Write out the lines of the records below as a numbered list, starting with the line that contains "order: Arecales" and going on through the line that contains "family: Asteraceae". Leave out any blank lines.

─── Dataset records ───

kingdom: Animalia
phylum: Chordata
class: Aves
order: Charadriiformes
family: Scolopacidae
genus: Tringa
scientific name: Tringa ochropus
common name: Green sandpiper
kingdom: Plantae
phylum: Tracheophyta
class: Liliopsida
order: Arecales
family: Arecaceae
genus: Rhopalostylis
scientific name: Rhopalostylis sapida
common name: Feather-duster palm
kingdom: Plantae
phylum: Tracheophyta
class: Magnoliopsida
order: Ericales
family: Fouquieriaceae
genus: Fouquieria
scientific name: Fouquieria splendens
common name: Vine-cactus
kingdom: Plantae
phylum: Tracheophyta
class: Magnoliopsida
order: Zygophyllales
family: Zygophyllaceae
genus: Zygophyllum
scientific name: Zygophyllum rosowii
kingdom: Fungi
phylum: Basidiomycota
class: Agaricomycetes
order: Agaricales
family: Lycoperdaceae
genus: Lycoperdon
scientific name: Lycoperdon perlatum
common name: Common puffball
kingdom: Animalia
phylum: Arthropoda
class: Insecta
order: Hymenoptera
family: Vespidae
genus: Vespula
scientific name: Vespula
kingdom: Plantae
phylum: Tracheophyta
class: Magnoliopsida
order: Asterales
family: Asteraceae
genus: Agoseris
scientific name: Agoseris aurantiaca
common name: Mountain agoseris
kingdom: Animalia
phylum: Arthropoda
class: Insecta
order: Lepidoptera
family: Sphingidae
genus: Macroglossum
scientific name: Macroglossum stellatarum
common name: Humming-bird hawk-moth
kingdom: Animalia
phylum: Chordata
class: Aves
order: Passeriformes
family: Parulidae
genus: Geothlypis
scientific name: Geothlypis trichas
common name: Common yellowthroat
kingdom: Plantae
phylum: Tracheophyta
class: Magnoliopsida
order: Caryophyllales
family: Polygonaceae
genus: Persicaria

───

* [Output]:
1. order: Arecales
2. family: Arecaceae
3. genus: Rhopalostylis
4. scientific name: Rhopalostylis sapida
5. common name: Feather-duster palm
6. kingdom: Plantae
7. phylum: Tracheophyta
8. class: Magnoliopsida
9. order: Ericales
10. family: Fouquieriaceae
11. genus: Fouquieria
12. scientific name: Fouquieria splendens
13. common name: Vine-cactus
14. kingdom: Plantae
15. phylum: Tracheophyta
16. class: Magnoliopsida
17. order: Zygophyllales
18. family: Zygophyllaceae
19. genus: Zygophyllum
20. scientific name: Zygophyllum rosowii
21. kingdom: Fungi
22. phylum: Basidiomycota
23. class: Agaricomycetes
24. order: Agaricales
25. family: Lycoperdaceae
26. genus: Lycoperdon
27. scientific name: Lycoperdon perlatum
28. common name: Common puffball
29. kingdom: Animalia
30. phylum: Arthropoda
31. class: Insecta
32. order: Hymenoptera
33. family: Vespidae
34. genus: Vespula
35. scientific name: Vespula
36. kingdom: Plantae
37. phylum: Tracheophyta
38. class: Magnoliopsida
39. order: Asterales
40. family: Asteraceae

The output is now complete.